Curtis Williams, director of planning and community environment, said the city has a zoning ordinance regarding wireless-communications facilities that requires a conditional-use permit when the facility is to be located in a residentially zoned parcel, is a stand-alone structure or if the height of a building-mounted antenna exceeds the height of the building.
The city encourages, but does not require, locating the towers on non-residential property and encourages screening, co-location with other facilities and architectural compatibility, such as the pine-tree towers, he said.
"The city is prohibited by the Telecommunications Act of 1996 from regulating wireless-communications facilities based on radiation emissions," he said. (See sidebar for story on health effects.)
Where a proposed site is of concern to neighbors, the city generally requires extensive information regarding the radius of coverage needed and an evaluation of other alternative sites, he said.

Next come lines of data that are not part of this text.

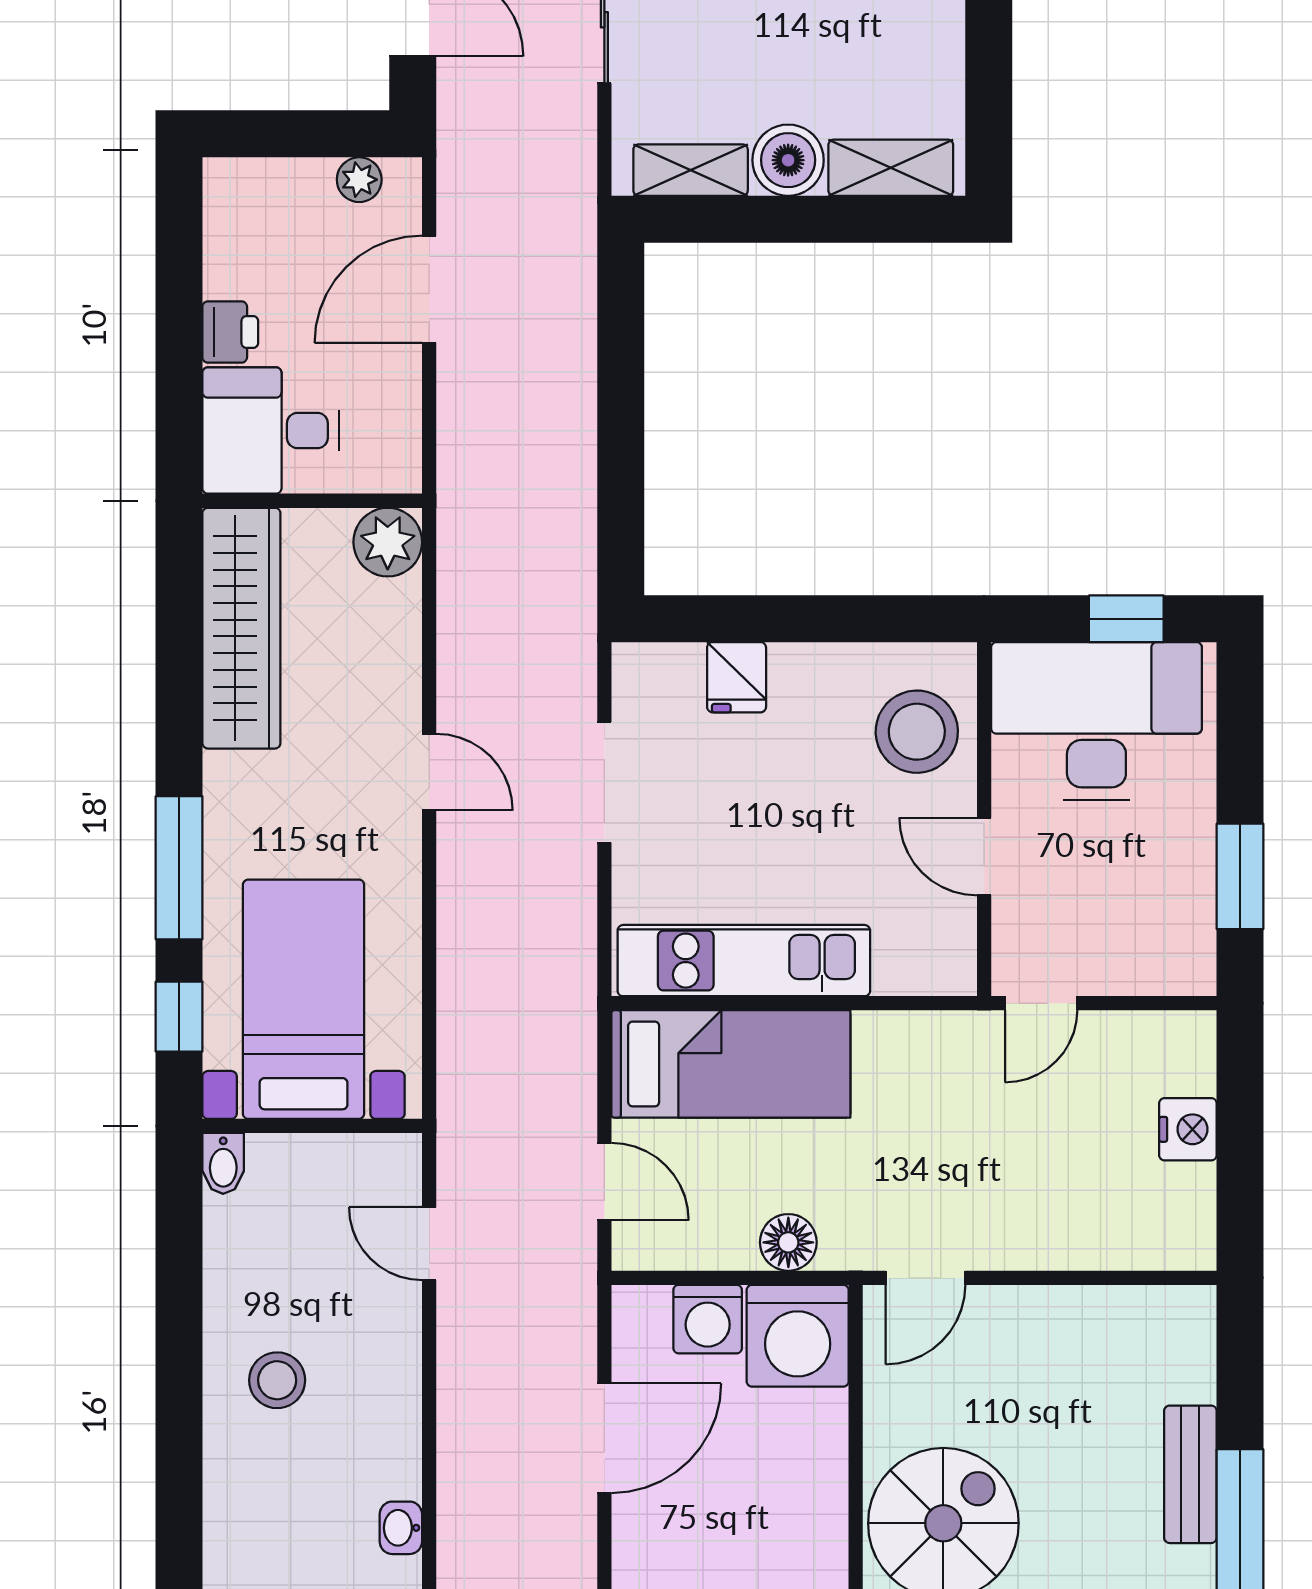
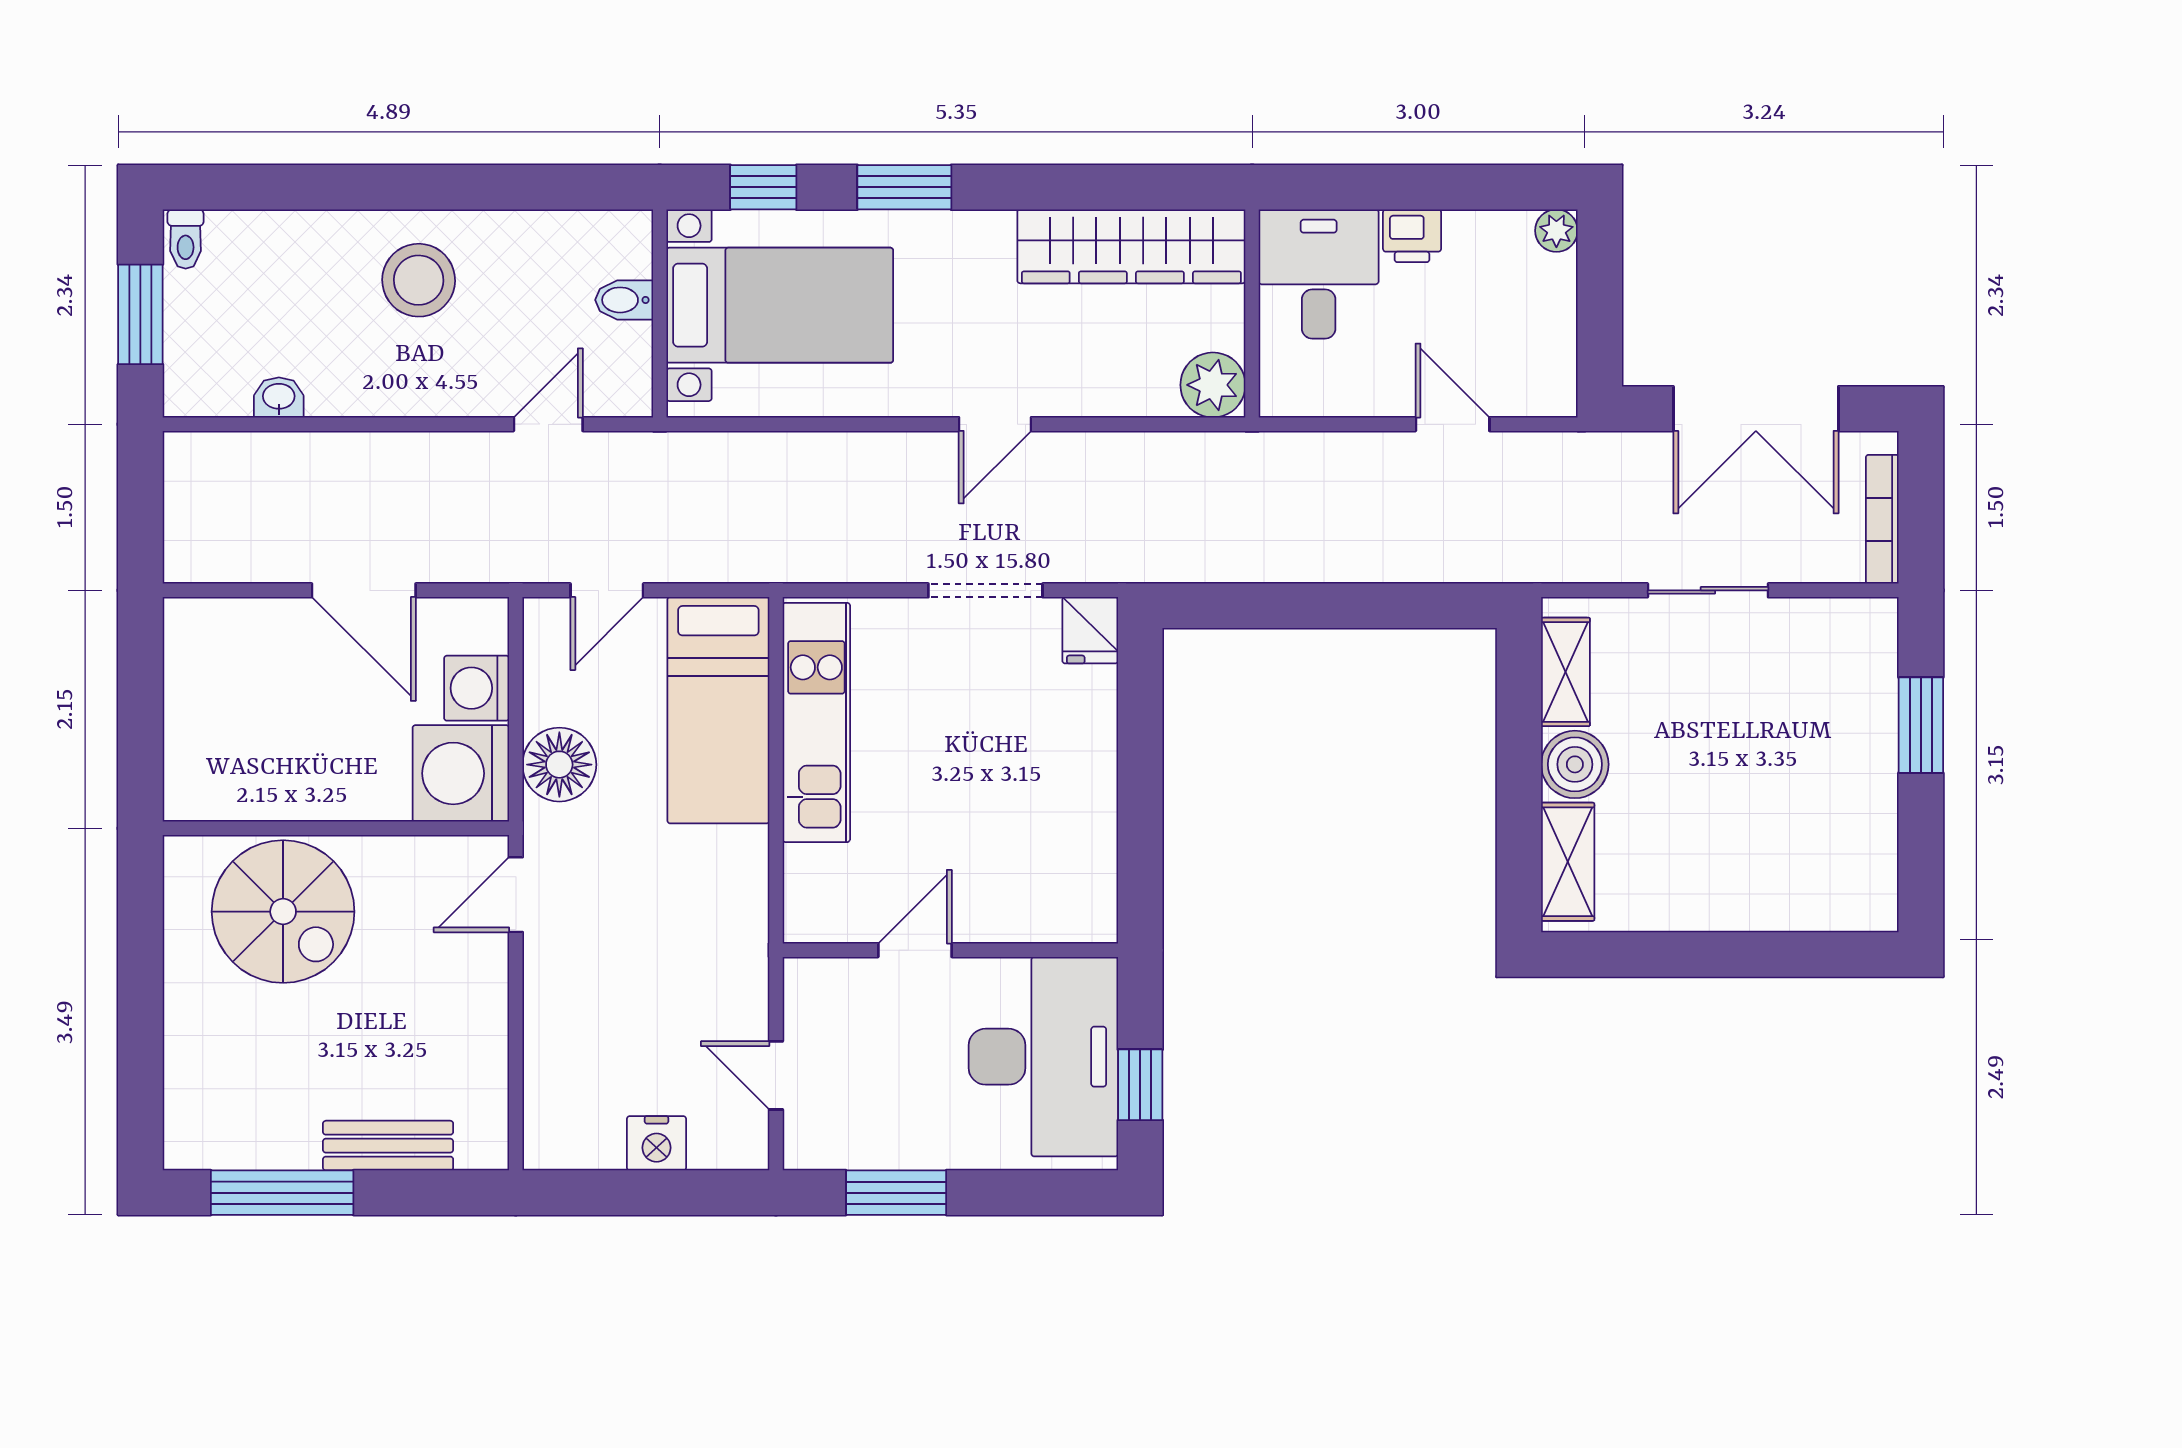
plant: (359, 180) -> (1556, 231), moved
door: (429, 289) -> (1453, 424), width x0.73
fridge: (737, 677) -> (1090, 630), moved, turned -90
stool: (917, 732) -> (1033, 886), removed
window: (179, 868) -> (904, 187), width x0.69
door: (1041, 1003) -> (776, 1075), moved
bidet: (223, 1163) -> (624, 300), moved
floor lamp: (788, 1242) -> (559, 765), width x1.38, depth x1.38
door: (926, 1278) -> (516, 895), hinge flipped
stool: (277, 1380) -> (419, 280), width x1.38, depth x1.38
bench: (1190, 1474) -> (388, 1146), moved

Williams said a study session next year with Joint Venture Silicon Valley will look at new technologies, such as the Distributed Antenna System (DAS), a setup of smaller antennas usually placed on utility poles, and how the city should plan for the upcoming 4G network, which is the latest system being implemented by the carriers.
The demand for new towers in residential areas caused City of Richmond officials to adopt an emergency moratorium to stop applications for wireless-communications facilities a few years ago, Lena Velasco, interim planning director, said.
City leaders formed an advisory group with carriers and residents to develop an agreed-upon policy. In 2009, a 30-page ordinance established standards for the towers and prioritized zones and required "maximum achievable setbacks" from schools, child-care facilities, residences, hospitals and mixed-use areas.
The law "puts the onerous proof on the carrier" to show that a location within a residential area is the only alternative and the best site, she said.
Since the ordinance was adopted and revised, there have been few problems, she said. But recently an issue arose when the city approved a structure in a public/civic zone at a reservoir. The existing law does not require a setback in that area, but the site is adjacent to residences.
Richmond brought in outside counsel and experts when it formulated its law and looked at ordinances in Berkeley, Albany and Orinda, she said.
There are always unanticipated consequences — some things that can't be identified in advance, even with the best intentions, she said.
"It hasn't worked as completely as we anticipated. But overall, people feel better than they did two or three years ago."